- [Task set]:
**a.** Reproduce the part of the forum post about the slow database UPDATE that opens with the words containing "-> Sort (cost=3193335.39..3219544.38" and closes with "(page_is_redirect = 0::numeric)".
**b.** Extend the forum post about the slow database UPDATE, picking up right after its final line.

- [Text provided]:
+--

Hi there,
I have been running an UPDATE on a table containing 250 million rows with 3 index'; this UPDATE uses another table containing 30 million rows. It has been running for about 36 hours now. I am wondering if their is a way to find out how close it is to being done for if it plans to take a million days to do its thing, I will kill it; yet if it only needs another day or two, I will let it run. Here is the command-query:
UPDATE pagelinks SET pl_to = page_id
FROM page
WHERE
(pl_namespace, pl_title) = (page_namespace, page_title)
AND
page_is_redirect = 0
;
The EXPLAIN is not the issue here and I only mention the big table's having multiple indexes in order to somewhat justify how long it takes to UPDATE it. But here is the EXPLAIN anyway:
Merge Join (cost=127710692.21..135714045.43 rows=452882848 width=57)
Merge Cond: (("outer".page_namespace = "inner".pl_namespace) AND ("outer"."?column4?" = "inner"."?column5?"))
-> Sort (cost=3193335.39..3219544.38 rows=10483593 width=41)
Sort Key: page.page_namespace, (page.page_title)::text
-> Seq Scan on page (cost=0.00..439678.01 rows=10483593 width=41)
Filter: (page_is_redirect = 0::numeric)

+--

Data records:
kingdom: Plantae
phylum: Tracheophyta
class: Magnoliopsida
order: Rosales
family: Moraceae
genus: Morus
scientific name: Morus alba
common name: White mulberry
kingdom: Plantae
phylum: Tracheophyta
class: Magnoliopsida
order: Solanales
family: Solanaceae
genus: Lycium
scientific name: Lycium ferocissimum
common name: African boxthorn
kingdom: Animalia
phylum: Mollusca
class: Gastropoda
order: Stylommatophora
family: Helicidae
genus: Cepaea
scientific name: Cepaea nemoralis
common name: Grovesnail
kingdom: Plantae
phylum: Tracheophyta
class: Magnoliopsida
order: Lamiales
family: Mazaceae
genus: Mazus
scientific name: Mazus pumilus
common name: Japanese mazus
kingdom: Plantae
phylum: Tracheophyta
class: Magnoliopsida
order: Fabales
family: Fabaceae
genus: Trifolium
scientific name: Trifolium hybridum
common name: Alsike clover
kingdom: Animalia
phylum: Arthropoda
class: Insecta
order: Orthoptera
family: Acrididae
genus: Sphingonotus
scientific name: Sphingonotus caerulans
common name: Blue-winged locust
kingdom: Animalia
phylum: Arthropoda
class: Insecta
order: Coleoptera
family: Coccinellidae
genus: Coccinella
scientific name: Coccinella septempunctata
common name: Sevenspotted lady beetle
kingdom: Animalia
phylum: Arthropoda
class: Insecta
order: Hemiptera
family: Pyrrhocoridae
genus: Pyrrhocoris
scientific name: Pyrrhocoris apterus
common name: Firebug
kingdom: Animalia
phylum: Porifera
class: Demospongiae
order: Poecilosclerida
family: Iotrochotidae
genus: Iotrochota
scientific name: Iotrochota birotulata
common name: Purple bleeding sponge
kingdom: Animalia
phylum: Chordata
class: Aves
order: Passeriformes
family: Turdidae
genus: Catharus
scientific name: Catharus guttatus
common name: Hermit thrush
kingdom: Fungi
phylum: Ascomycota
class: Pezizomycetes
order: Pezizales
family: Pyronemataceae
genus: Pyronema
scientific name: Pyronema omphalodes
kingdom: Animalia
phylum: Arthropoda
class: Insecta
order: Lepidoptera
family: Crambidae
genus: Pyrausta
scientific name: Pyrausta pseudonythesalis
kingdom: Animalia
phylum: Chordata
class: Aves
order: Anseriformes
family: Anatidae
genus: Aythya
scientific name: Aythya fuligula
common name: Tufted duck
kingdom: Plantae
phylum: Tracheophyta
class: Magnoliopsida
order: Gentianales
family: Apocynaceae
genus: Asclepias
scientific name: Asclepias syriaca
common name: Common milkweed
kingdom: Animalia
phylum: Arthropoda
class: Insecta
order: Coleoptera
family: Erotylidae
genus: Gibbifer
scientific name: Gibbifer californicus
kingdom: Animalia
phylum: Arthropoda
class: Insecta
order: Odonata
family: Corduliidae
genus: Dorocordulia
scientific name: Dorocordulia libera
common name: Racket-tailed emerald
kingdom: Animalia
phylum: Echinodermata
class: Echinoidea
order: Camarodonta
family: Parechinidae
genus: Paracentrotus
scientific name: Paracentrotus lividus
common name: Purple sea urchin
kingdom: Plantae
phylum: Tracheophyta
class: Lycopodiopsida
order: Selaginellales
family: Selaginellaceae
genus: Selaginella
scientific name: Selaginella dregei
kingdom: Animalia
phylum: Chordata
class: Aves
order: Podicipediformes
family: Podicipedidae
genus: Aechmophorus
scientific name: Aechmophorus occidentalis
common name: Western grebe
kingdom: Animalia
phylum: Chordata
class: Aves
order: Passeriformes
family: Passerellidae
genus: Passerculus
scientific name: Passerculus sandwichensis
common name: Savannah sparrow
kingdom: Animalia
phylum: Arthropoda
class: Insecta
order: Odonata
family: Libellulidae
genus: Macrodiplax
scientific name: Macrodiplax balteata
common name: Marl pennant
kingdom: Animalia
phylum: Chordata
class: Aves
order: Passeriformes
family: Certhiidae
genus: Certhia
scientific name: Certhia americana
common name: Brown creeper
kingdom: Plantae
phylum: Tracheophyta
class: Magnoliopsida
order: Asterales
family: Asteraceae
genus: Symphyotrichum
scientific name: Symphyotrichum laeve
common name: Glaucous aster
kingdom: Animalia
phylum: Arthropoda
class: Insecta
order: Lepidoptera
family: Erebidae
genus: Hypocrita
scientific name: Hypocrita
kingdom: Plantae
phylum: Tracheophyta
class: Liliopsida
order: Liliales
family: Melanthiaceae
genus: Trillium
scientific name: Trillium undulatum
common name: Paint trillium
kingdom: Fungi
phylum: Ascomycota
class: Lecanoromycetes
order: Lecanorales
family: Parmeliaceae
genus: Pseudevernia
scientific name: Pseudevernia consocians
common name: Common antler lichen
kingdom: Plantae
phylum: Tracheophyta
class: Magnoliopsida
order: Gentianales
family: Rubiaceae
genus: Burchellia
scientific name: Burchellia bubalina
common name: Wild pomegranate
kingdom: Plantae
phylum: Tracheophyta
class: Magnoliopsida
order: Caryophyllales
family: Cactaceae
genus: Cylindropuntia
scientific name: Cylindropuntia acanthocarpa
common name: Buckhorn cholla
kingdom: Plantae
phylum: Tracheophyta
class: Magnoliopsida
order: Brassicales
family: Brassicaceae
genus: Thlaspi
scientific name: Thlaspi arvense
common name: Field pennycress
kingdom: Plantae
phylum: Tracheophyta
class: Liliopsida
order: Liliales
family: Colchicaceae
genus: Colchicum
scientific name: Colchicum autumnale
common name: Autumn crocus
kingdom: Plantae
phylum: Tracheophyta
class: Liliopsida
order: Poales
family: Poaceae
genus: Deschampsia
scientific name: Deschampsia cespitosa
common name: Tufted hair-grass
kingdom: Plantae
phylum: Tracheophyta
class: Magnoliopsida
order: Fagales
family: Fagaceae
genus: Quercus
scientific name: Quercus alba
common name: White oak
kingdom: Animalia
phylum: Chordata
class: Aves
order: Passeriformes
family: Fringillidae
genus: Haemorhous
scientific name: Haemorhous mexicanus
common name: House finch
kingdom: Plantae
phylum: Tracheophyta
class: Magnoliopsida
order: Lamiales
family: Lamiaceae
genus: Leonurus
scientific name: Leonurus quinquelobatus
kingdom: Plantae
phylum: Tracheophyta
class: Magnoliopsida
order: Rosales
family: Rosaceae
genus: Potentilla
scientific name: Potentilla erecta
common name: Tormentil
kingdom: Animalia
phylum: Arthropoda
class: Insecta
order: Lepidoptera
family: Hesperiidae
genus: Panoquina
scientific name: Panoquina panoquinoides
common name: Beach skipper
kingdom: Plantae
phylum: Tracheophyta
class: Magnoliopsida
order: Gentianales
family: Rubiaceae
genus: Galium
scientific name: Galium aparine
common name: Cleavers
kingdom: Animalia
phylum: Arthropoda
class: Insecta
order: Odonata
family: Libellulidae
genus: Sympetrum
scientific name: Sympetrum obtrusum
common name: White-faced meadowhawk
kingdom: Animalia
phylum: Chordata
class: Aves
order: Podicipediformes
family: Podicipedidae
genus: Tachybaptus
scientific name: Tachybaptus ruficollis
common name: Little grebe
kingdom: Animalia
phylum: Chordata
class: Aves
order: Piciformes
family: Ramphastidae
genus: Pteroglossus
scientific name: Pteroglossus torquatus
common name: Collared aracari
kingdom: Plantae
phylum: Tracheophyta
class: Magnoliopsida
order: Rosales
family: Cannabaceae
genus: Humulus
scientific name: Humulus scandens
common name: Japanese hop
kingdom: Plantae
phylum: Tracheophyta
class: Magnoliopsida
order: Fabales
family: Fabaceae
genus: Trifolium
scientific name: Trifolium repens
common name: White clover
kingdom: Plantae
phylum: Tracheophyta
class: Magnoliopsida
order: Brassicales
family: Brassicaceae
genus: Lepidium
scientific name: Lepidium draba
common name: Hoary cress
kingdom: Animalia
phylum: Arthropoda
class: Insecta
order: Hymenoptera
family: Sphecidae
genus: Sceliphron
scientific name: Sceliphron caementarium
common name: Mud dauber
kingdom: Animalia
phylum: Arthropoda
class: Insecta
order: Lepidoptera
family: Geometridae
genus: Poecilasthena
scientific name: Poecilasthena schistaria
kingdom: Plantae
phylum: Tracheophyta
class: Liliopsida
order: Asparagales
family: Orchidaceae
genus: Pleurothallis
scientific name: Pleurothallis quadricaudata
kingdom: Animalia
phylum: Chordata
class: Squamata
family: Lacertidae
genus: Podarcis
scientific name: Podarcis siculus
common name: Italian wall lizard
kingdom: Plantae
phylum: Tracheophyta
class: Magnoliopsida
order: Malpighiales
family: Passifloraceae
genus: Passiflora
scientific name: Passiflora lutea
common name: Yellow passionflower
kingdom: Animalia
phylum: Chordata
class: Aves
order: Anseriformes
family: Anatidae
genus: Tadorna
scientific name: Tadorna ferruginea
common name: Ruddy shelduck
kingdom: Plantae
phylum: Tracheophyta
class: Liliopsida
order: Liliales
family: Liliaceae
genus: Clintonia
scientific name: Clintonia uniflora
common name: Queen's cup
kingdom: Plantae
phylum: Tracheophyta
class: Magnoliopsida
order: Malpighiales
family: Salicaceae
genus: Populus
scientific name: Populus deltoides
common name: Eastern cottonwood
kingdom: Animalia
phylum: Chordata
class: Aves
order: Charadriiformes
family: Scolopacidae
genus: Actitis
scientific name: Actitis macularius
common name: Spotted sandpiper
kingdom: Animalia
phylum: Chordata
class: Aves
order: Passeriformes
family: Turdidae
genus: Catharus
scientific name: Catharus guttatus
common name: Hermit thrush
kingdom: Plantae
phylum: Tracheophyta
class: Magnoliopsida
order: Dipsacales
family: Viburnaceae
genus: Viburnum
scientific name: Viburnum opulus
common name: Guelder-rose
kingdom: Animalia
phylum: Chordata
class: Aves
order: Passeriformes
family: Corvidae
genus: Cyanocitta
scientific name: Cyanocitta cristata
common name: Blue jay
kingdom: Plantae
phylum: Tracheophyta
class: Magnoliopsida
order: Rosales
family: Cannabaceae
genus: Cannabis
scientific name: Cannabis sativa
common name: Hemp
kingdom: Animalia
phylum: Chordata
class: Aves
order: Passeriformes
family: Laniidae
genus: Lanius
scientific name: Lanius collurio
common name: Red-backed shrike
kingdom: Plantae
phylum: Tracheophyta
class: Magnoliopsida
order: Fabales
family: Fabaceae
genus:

+--

- [Answers to the problems]:
**a.**
-> Sort (cost=3193335.39..3219544.38 rows=10483593 width=41)
Sort Key: page.page_namespace, (page.page_title)::text
-> Seq Scan on page (cost=0.00..439678.01 rows=10483593 width=41)
Filter: (page_is_redirect = 0::numeric)

**b.**
-> Sort (cost=124517356.82..125285665.74 rows=307323566 width=46)
Sort Key: pagelinks.pl_namespace, (pagelinks.pl_title)::text"
-> Seq Scan on pagelinks (cost=0.00..6169460.66 rows=307323566 width=46)
Now I also sent a parallel query-command in order to DROP one of pagelinks' indexes; of course it is waiting for the UPDATE to finish (but I felt like trying it anyway!). Hence, I cannot SELECT anything from pagelinks for fear of corrupting the data (unless you think it would be safe to kill the DROP INDEX postmaster process?).
So I am wondering if their is a table that would keep track of the amount of dead tuples or something for It would be nice to know how fast or how far the UPDATE is in the completion of its task.
Thx (PostgreSQL is not as intelligent as I thought; it needs heuristics)